How Does CLA Work as a Fat Burner?
There are various hypotheses about how CLA burns fat. One possibility is that CLA inhibits lipoprotein lipase, which stores fat. CLA inhibits this enzyme to reduce fat buildup and enhance fat breakdown. Another possibility is that CLA enhances carnitine palmitoyltransferase, which transfers fatty acids into mitochondria for energy. CLA boosts this enzyme, which may enhance fat oxidation and calorie expenditure. A third argument is that CLA affects fat metabolism genes to reduce fat cell synthesis and increase brown fat cell production, which burns more calories. CLA may affect these genes to help the body lose weight.
What Are the Benefits of CLA for Fat Loss?
Several studies have investigated the effects of CLA on fat loss in humans. The results have been mixed, but some positive findings have been reported. For example:
- A comprehensive review of 18 studies, where participants were randomly assigned to groups and involved a total of 1,569 individuals revealed that taking CLA supplements (at a daily dosage of 3.2 grams) for a minimum duration of six months resulted in a noticeable yet modest decrease in body fat mass (around 0.05 kg, per week) when compared to those who took a placebo.
- A 12-week study involving 60 overweight or obese participants found that CLA supplementation (3.4 grams per day) reduced body fat mass by 1.7 kg and increased lean body mass by 0.5 kg compared to placebo.
- A 24-week study involving 134 participants with metabolic syndrome found that CLA supplementation (4.5 grams per day) reduced body fat mass by 2.2 kg and waist circumference by 2 cm compared to placebo.
- A 12-month study involving 40 obese children found that CLA supplementation (3 grams per day) reduced body fat percentage by 1.7% and increased lean body mass by 0.6 kg compared to placebo.
These studies demonstrate that CLA may aid fat loss when combined with a healthy diet and exercise. These effects are minor and may not be clinically significant for most people.
What Are the Drawbacks of CLA for Fat Loss?
While CLA may offer some advantages for fat loss, it also comes with some drawbacks that should be considered before taking it as a supplement. For instance:
- The safety and potential long term effects of taking CLA supplements are still uncertain.
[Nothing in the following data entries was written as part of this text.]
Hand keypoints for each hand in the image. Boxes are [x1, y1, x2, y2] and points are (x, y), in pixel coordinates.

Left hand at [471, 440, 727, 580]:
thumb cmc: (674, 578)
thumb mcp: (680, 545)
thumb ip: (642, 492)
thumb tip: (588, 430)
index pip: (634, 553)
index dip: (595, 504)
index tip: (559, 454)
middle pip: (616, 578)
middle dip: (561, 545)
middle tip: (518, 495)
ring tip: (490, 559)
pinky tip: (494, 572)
Some studies have reported instances of discomfort, diarrhea, nausea, fatigue, headaches and inflammation.
- The best CLA dose and duration for fat removal remain unknown. varied studies have utilized varied doses (0.7 to 6.8 grams per day) and durations (four weeks to two years) with diverse results.
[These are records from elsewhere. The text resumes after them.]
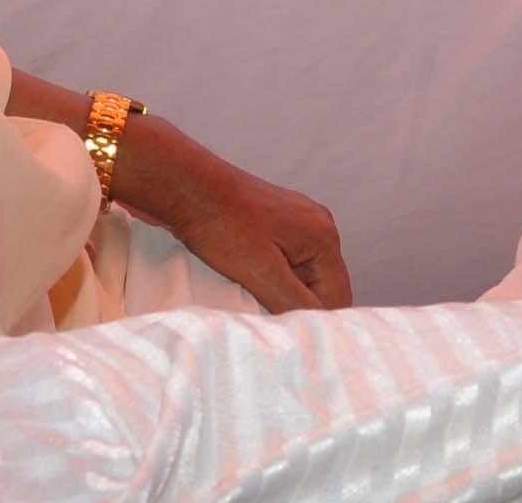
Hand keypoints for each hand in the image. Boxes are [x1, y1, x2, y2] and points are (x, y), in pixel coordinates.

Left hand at [122, 128, 350, 312]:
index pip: (336, 300)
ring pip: (303, 275)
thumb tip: (318, 329)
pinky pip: (287, 260)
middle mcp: (319, 225)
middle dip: (297, 305)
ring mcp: (299, 220)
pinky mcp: (279, 220)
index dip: (311, 322)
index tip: (283, 336)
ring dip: (283, 292)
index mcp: (324, 238)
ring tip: (253, 297)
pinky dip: (273, 276)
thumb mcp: (260, 272)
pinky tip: (248, 279)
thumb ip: (295, 302)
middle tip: (264, 318)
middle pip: (322, 287)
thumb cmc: (220, 223)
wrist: (185, 184)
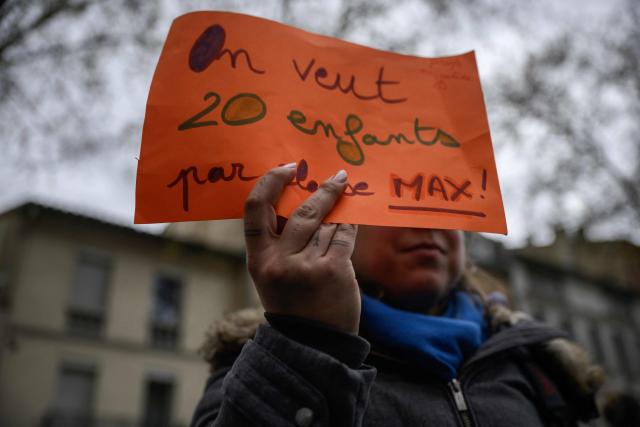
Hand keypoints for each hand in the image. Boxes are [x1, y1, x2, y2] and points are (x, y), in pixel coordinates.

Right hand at [243, 164, 359, 334]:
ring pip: (327, 223)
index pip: (254, 209)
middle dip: (323, 190)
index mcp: (258, 259)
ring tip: (347, 209)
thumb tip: (299, 196)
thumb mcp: (271, 273)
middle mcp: (280, 261)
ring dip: (339, 214)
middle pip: (301, 211)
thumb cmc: (292, 303)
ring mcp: (308, 266)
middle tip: (338, 177)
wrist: (313, 344)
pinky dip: (350, 225)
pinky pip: (344, 235)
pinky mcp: (334, 270)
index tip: (287, 168)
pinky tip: (353, 219)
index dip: (270, 182)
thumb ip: (278, 240)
- CLA supplement quality and purity varies by product and source. Supplements may contain pollutants or other chemicals that impact efficacy and safety.
- Supplementing with CLA may not help lose fat. CLA supplements cost $10–$50 or more per month, depending on brand and dosage. It may not be worth the cost given its benefits.
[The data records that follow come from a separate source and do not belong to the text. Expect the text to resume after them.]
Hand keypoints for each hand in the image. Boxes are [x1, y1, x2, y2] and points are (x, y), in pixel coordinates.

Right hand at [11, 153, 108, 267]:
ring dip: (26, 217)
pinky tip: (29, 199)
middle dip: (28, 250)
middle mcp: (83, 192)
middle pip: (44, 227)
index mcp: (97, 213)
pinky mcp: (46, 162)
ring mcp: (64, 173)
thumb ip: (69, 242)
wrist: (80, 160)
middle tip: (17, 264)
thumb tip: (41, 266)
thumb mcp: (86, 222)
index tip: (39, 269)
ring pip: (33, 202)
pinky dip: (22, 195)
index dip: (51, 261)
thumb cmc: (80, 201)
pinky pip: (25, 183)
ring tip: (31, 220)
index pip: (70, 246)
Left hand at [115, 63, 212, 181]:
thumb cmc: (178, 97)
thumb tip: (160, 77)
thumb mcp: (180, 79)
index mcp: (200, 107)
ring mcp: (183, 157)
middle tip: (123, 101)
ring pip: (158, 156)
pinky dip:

Should You Take CLA as a Fat Burner?
Ultimately CLA should not be seen as a cure-all solution for losing fat. While there may be some advantages to using it, these benefits are likely to be marginal and influenced by various factors like the food you consume, your physical activity, genetic makeup and overall health. It's also important to consider the drawbacks of CLA including possible side effects, uncertainty surrounding its effectiveness and the associated cost. Therefore it is not advisable to rely on CLA as a means of burning fat. Instead it would be more beneficial to concentrate on effective approaches for weight loss and fat burning methods such, as;
- Eating a balanced, nutritious diet with protein, fiber, healthy fats, antioxidants, and a few added sweets, refined carbs, and processed foods.
- Regular aerobic and resistance training that challenges your muscles, heart, and lungs.
- Stress management and sleep can alter hormones, hunger, and metabolism.
- Staying hydrated and avoiding alcohol, soda, and other sugary drinks, which add calories and dehydrate.
- Realistic and detailed objectives and documenting progress and achievements can motivate and hold you accountable.
Here are some strategies that can assist you in achieving weight loss and fat burning in a sustainable manner. While CLA could be an addition to your routine it should not take precedence over your overall efforts.